PROBABILISTIC META-LEARNING FOR BAYESIAN OPTIMIZATION

Abstract

Transfer and meta-learning algorithms leverage evaluations on related tasks in order to significantly speed up learning or optimization on a new problem. For applications that depend on uncertainty estimates, e.g., in Bayesian optimization, recent probabilistic approaches have shown good performance at test time, but either scale poorly with the number of data points or under-perform with little data on the test task. In this paper, we propose a novel approach to probabilistic transfer learning that uses a generative model for the underlying data distribution and simultaneously learns a latent feature distribution to represent unknown task properties. To enable fast and accurate inference at test-time, we introduce a novel meta-loss that structures the latent space to match the prior used for inference. Together, these contributions ensure that our probabilistic model exhibits high sample-efficiency and provides well-calibrated uncertainty estimates. We evaluate the proposed approach and compare its performance to probabilistic models from the literature on a set of Bayesian optimization transfer-learning tasks.

1. INTRODUCTION

Bayesian optimization (BO) is arguably one of the most proven and widely used blackbox optimization frameworks for expensive functions (Shahriari et al., 2015) with applications that include materials design (Frazier & Wang, 2016 ), reinforcement learning (Metzen et al., 2015) , and automated machine learning (ML) (Hutter et al., 2019) . In practical applications, BO is repeatedly used to solve variations of similar tasks.

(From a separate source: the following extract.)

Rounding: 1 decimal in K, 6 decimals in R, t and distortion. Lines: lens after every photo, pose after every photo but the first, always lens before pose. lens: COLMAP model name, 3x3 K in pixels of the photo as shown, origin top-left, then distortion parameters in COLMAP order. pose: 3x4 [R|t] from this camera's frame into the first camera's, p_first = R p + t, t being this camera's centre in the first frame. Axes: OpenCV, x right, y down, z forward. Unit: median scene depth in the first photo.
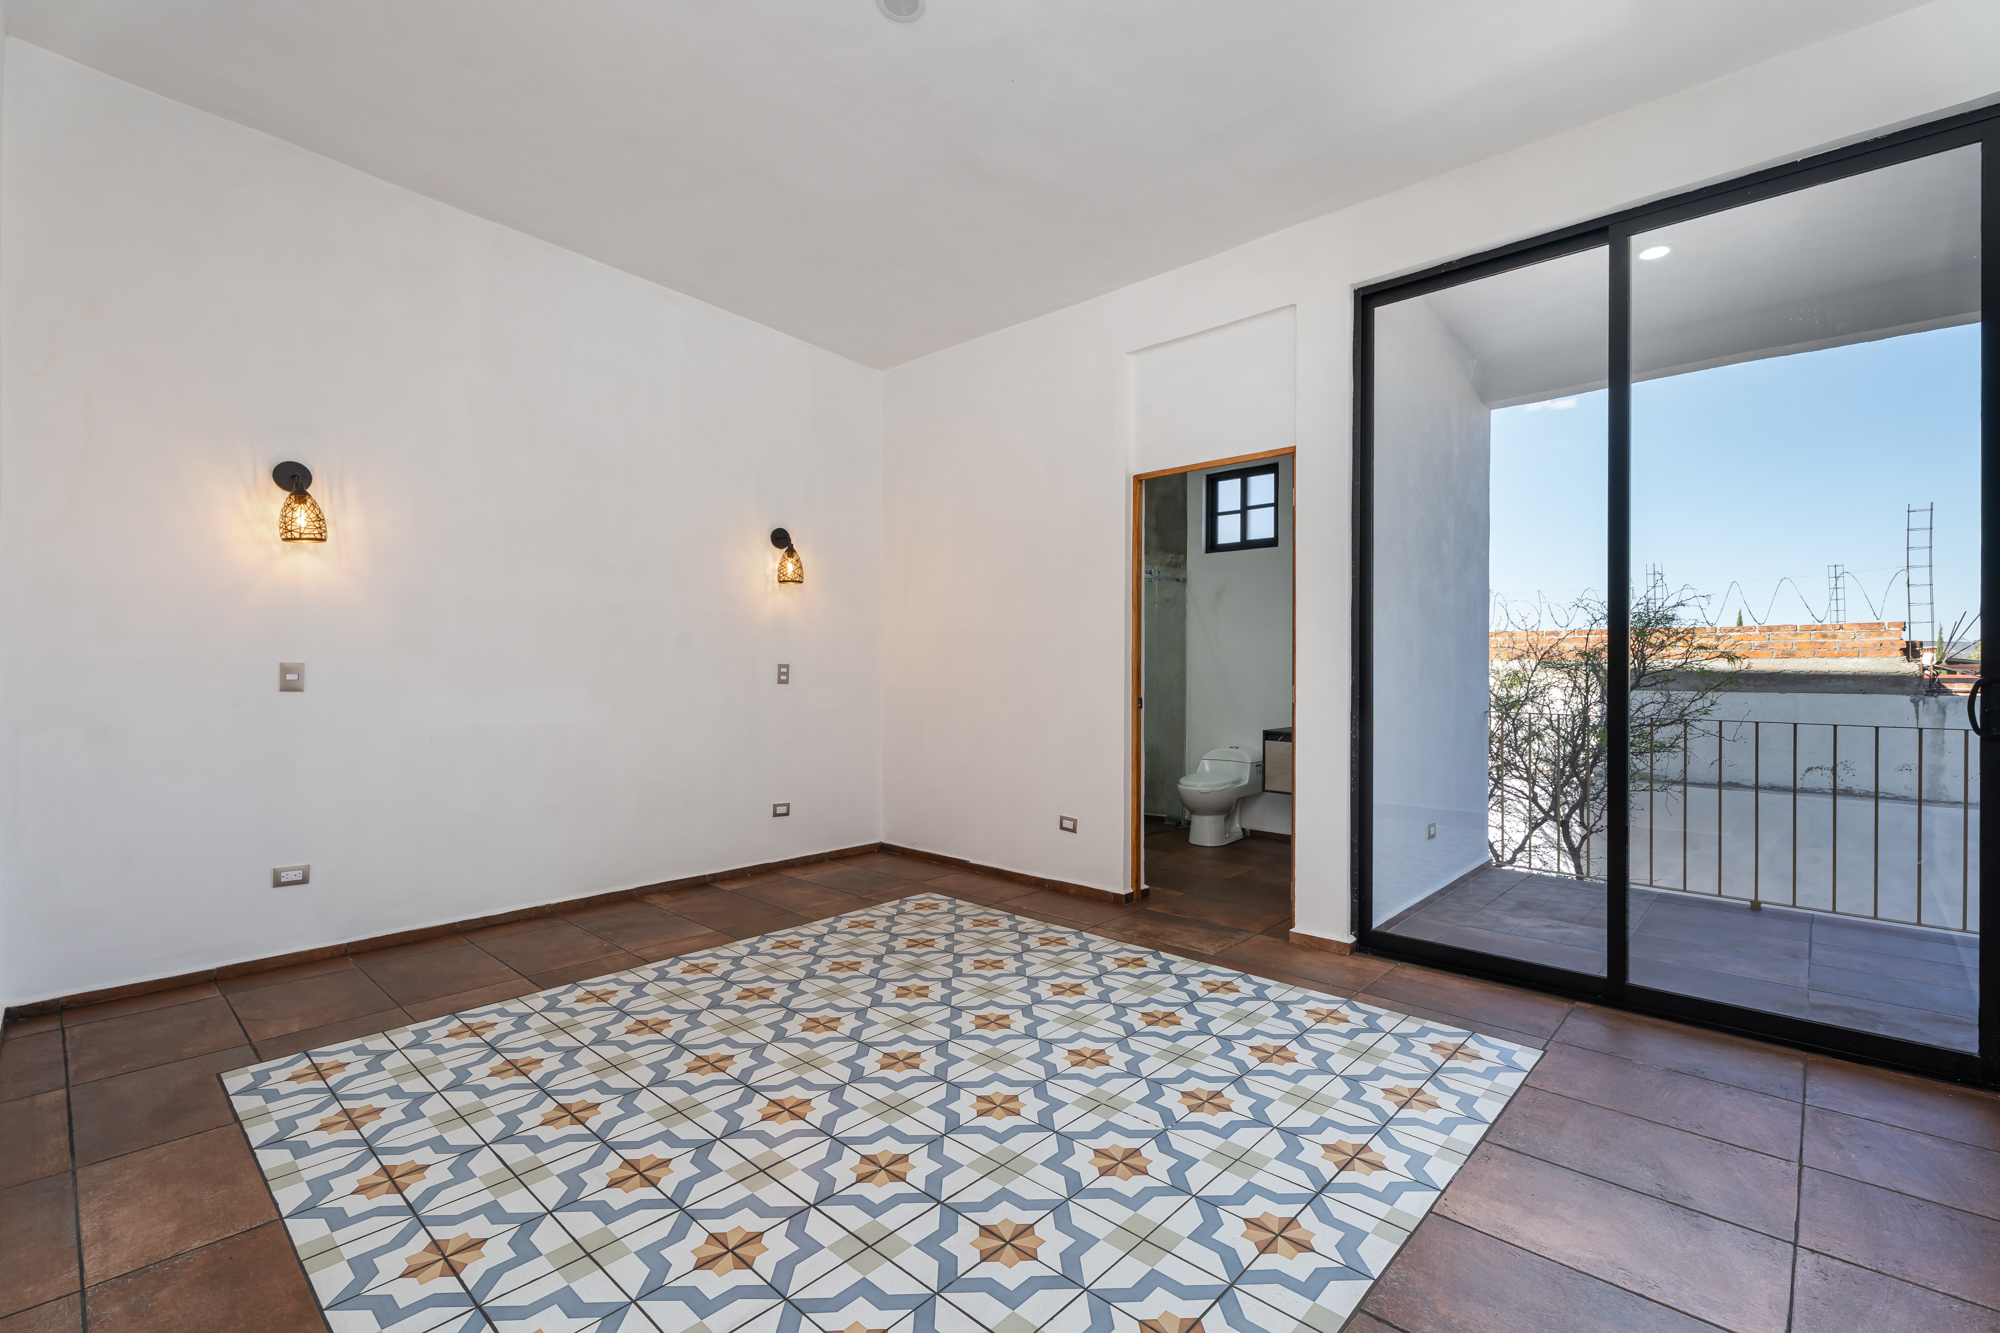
lens RADIAL K [[886.5, 0, 1000.0], [0, 886.5, 666.5], [0, 0, 1]] dist [0.013896, -0.005665]
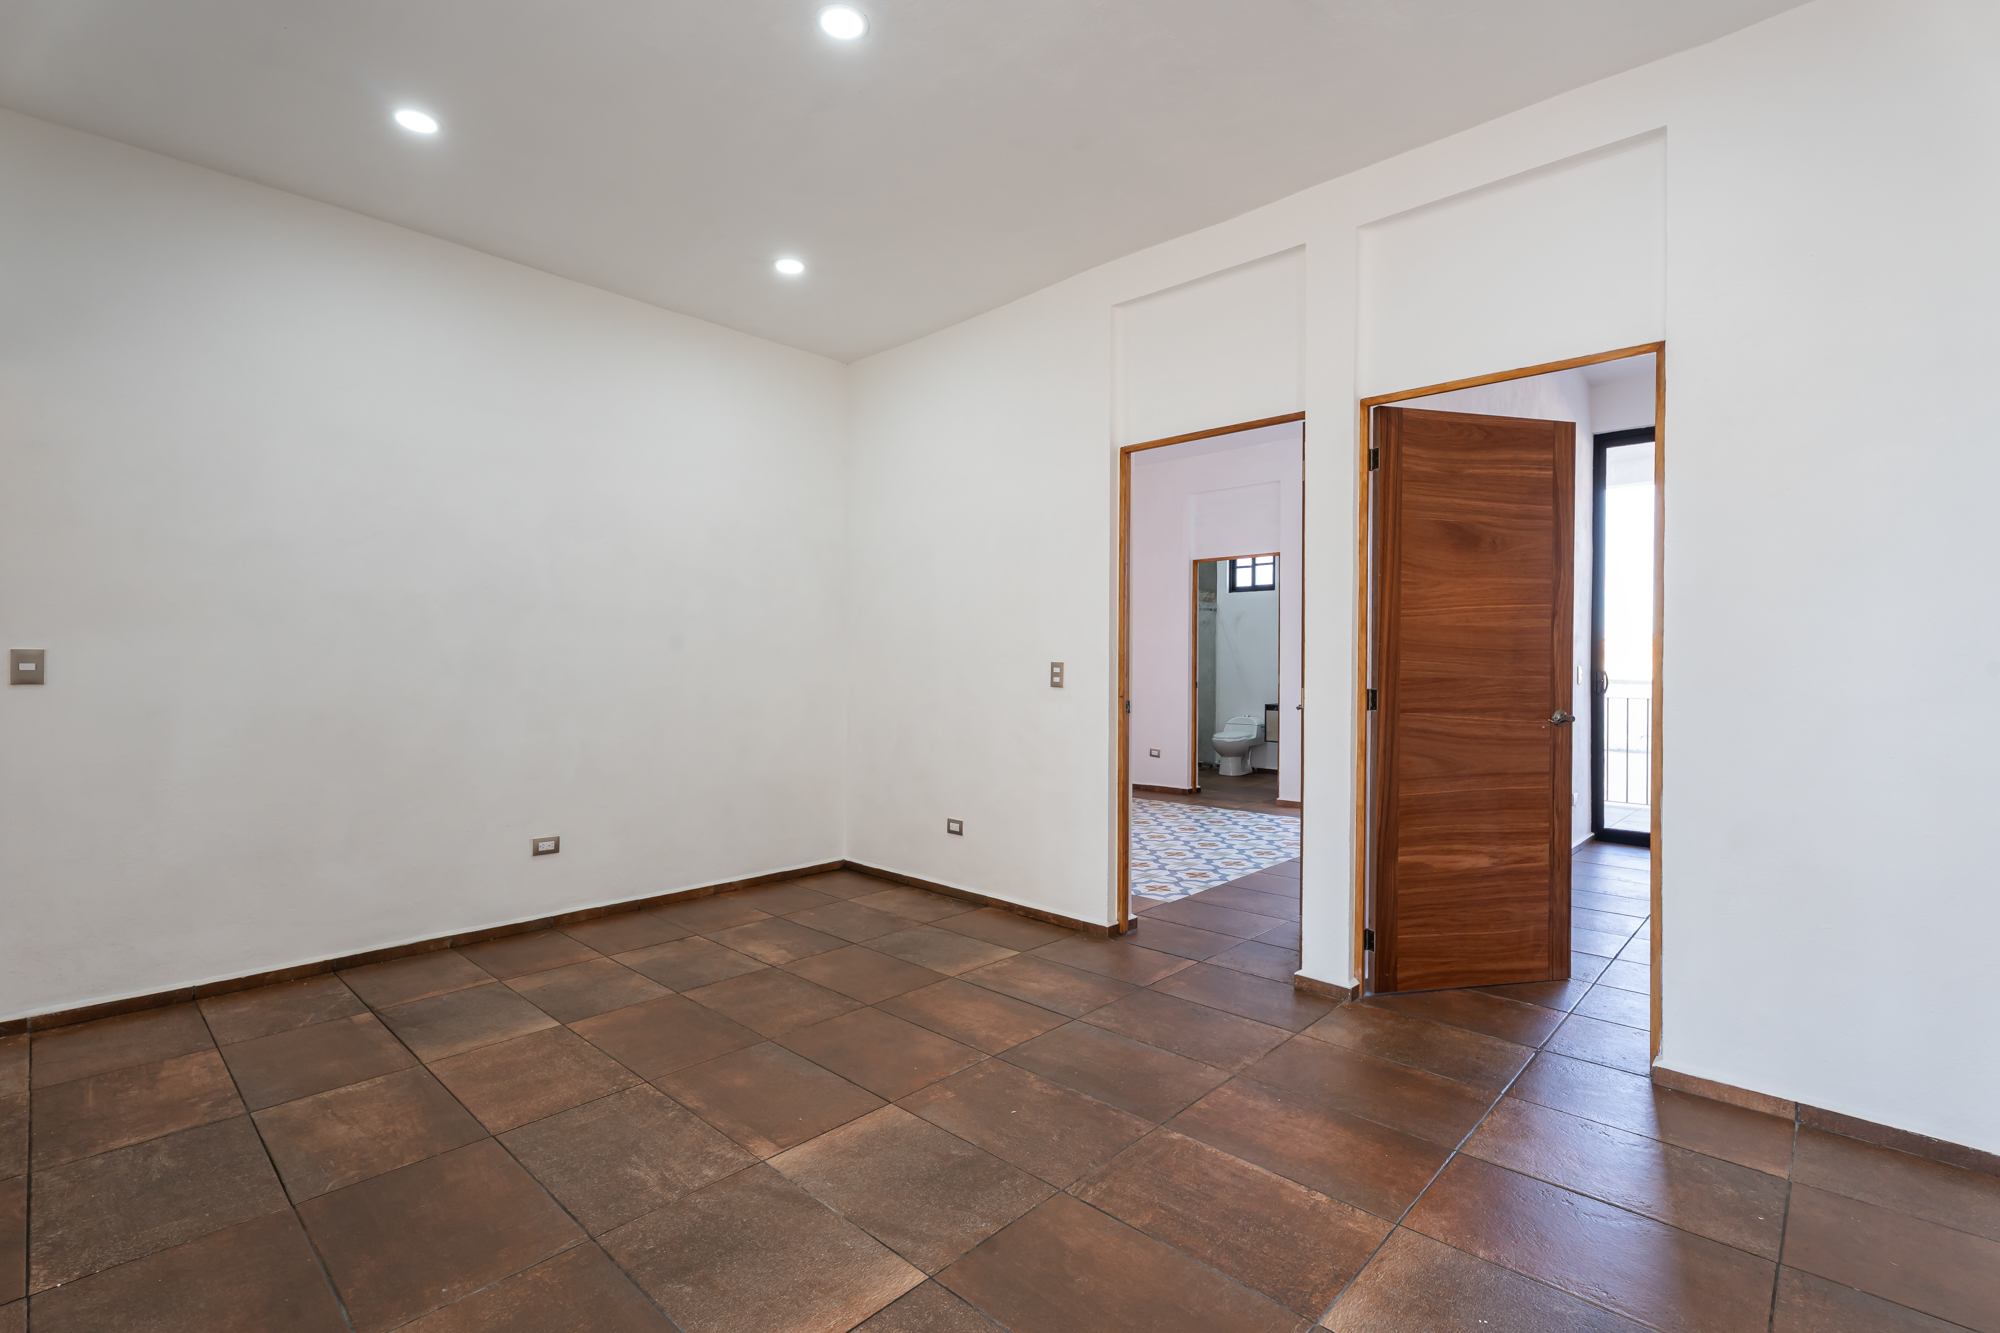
lens RADIAL K [[900.2, 0, 1000.0], [0, 900.2, 666.5], [0, 0, 1]] dist [-0.000295, -0.000070]
pose [[0.999983, 0.001884, -0.005489, -0.336047], [-0.001876, 0.999997, 0.001540, 0.001761], [0.005492, -0.001530, 0.999984, -1.214903]]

In these cases, the sample efficiency can be further increased by not starting the optimization from scratch, but rather leveraging previous runs to inform and accelerate the latest one. Several approaches to this emerged under the name of transfer-learning (Weiss et al., 2016) and meta-learning (Vanschoren, 2018) . Compared to early work by Swersky et al. (2013); Golovin et al. (2017) , recent publications leverage the representative flexibility of neural networks, which allows for more powerful models and impressive results (Gordon et al., 2019; Rusu et al., 2019; Garnelo et al., 2018b; a; Zintgraf et al., 2019) . Despite these significant advances, only a small subset of algorithms offers the well-calibrated uncertainty estimates on which BO relies to guide its sampling strategy efficiently. Additionally, BO benefits greatly from a meaningful prior over tasks that quickly converges to the true function to provide the highest sample efficiency. Existing work mostly focuses on deterministic models and, for those providing uncertainty estimates, sample-efficiency at test time is often a challenge.

Contributions

We set out to close this gap and introduce BAyesian optimization with Neural Networks and Embedding Reasoning (BaNNER), a flexible meta-learning method for BO. We go beyond previous work of Perrone et al. (2018) and introduce a generative regression model explicitly conditioned on a low-dimensional latent representation for the tasks. This allows our model to (i) encode a meaningful prior over tasks and (ii) remain highly sample-efficient, since each new task only requires inference over a low-dimensional latent representation. To ensure robust training of our model, we introduce a novel loss function to regularize the latent distribution and optimize our model's hyper-parameters using the available meta-data. We evaluate BaNNER on a set of synthetic benchmarks and two meta-learning problems and compare with the state-of-the-art in the literature.